§ Extract provided
— Begin —
OBAMA'S WAR ON WHISTLBLOWERS; PROVOKING RUSSIA

Guests include EX FBI agent Coleen Rowley, former CIA analyist Ray McGovern, Journalist Rashed Mian and more TBA

Coleen Rowley It takes courage to risk one’s career and reputation by becoming a whistleblower, defined as “a person who informs on someone engaged in an illicit activity.” For retired FBI agent Coleen Rowley, remaining quiet after the terrorist attacks on September 11, 2001was not an option. Time Magazine named her Person of the Year in 2002, along with fellow whistleblowers Cynthia Cooper of WorldCom and Sherron Watkins of Enron.

Rowley grew up and was educated in Iowa, with a degree in French from Wartburg College and a Juris Doctor from the University of Iowa. In 1981, Rowley became a Special Agent for the FBI and worked in several offices, including those in Nebraska, Mississippi, New York, France and Montreal. 

In 1990 she went to Minneapolis as Chief Division Council, and it was there that her office received word about suspected terrorist Zacarias Moussaoui. In a 2010 radio interview, Rowley described how in mid-August of 2001, her office was contacted by some flight instructors, concerned because Moussaoui had paid for flight lessons with large amounts of cash. Already deemed a potential terrorist threat, Moussauoi remained in custody due to a lapsed visa as Rowley´s team, collaborating with the French Intelligence Service, confirmed within days his connections to radical fundamentalist Islamic groups and to Osama bin Laden. Even with this knowledge, the FBI denied Rowley a warrant to search Moussaoui’s computer for information until the day of the attacks.

Rowley believed that a lack of cooperation between intelligence agencies tied her team’s hands when they tried to obtain a probable cause warrant for Moussaoui´s computer less than a month before the 9/11 attacks.

In 2002, Rowley wrote a memo to FBI Director Robert Mueller, detailing the mishandling of the intelligence her office had gathered, and later that year testified before the Senate.

In the memo to Mueller, she describes the inaction of the FBI: “To say, then, as has been iterated numerous times, that probable cause did not exist until after the disastrous event occurred, is really to acknowledge that the missing piece of probable cause was only the FBI’s failure to appreciate that such an event could occur. The probable cause did not otherwise improve or change….The problem with chalking this all up to a ´20-20 hindsight is perfect´ problem…is that this is not a case of everyone in the FBI failing to appreciate the potential consequences. It is obvious, from my firsthand knowledge of the events and the detailed documentation that exists, that the agents in Minneapolis who were closest to the action and in the best position to gauge the situation locally, did fully appreciate the terrorist risk/danger posed by Moussaoui and his possible co-conspirators even prior to September 11th.”
— End —
§ Task requirements
A - Duplicate the part of the Rowley profile between "In 2002, Rowley" and "before the Senate.", inclusive.
B - Decide whether each statement agrees with the Rowley profile, and back each yes or no with the deciding words quoted exactly: (i) Rowley holds a degree in French from Wartburg College. (ii) Rowley became a Special Agent for the FBI in 1990. (iii) Time Magazine named Rowley Person of the Year in 2002.
The listing after this point comes from a separate source.

§ Data
— Begin —
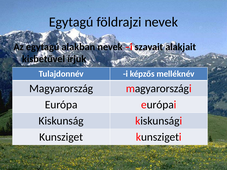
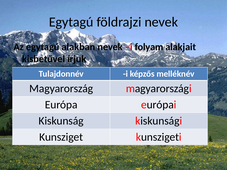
szavait: szavait -> folyam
— End —
§ Expected outputs
A -
In 2002, Rowley wrote a memo to FBI Director Robert Mueller, detailing the mishandling of the intelligence her office had gathered, and later that year testified before the Senate.

B -
(i) Yes: "with a degree in French from Wartburg College"
(ii) No: "In 1981, Rowley became a Special Agent for the FBI"
(iii) Yes: "Time Magazine named her Person of the Year in 2002"